**Job:** Pick each line containing "serai" out of the records.

**Dataset:**
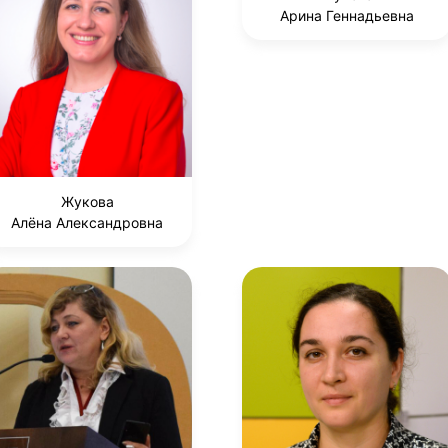
Арина Геннадьевна
Жукова
Алёна Александровна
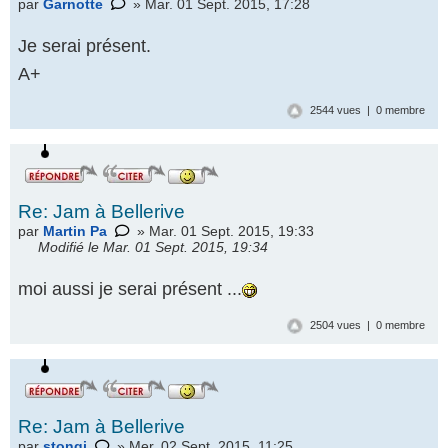
par
Garnotte
» Mar. 01 Sept. 2015, 17:28
Je serai présent.
A+
2544 vues | 0 membre
Re: Jam à Bellerive
par
Martin Pa
» Mar. 01 Sept. 2015, 19:33
Modifié le Mar. 01 Sept. 2015, 19:34
moi aussi je serai présent ...
2504 vues | 0 membre
Re: Jam à Bellerive
par
stongi
» Mer. 02 Sept. 2015, 11:25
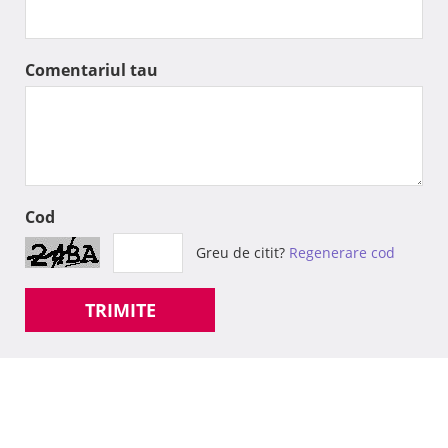
Comentariul tau
Cod
Greu de citit?
Regenerare cod
TRIMITE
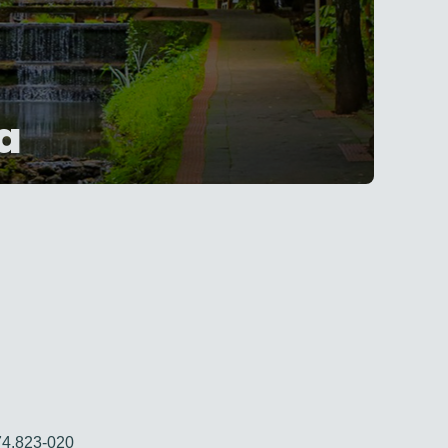
a
 74.823-020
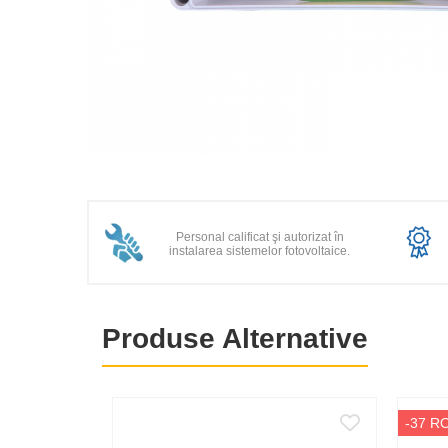
Statii de reincarcare Victron
Acumulatori
BYD Battery
HVM
HVS
LVS
Distribuie
Deye
pe
Enphase
Facebook
Personal calificat şi autorizat în
FelicitySolar
instalarea sistemelor fotovoltaice.
Fronius Reserva
Fronius Reserva Pro
Produse Alternative
Huawei
Pylontech
H1
-37 R
H2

**Result below:**
Je serai présent.
moi aussi je serai présent ...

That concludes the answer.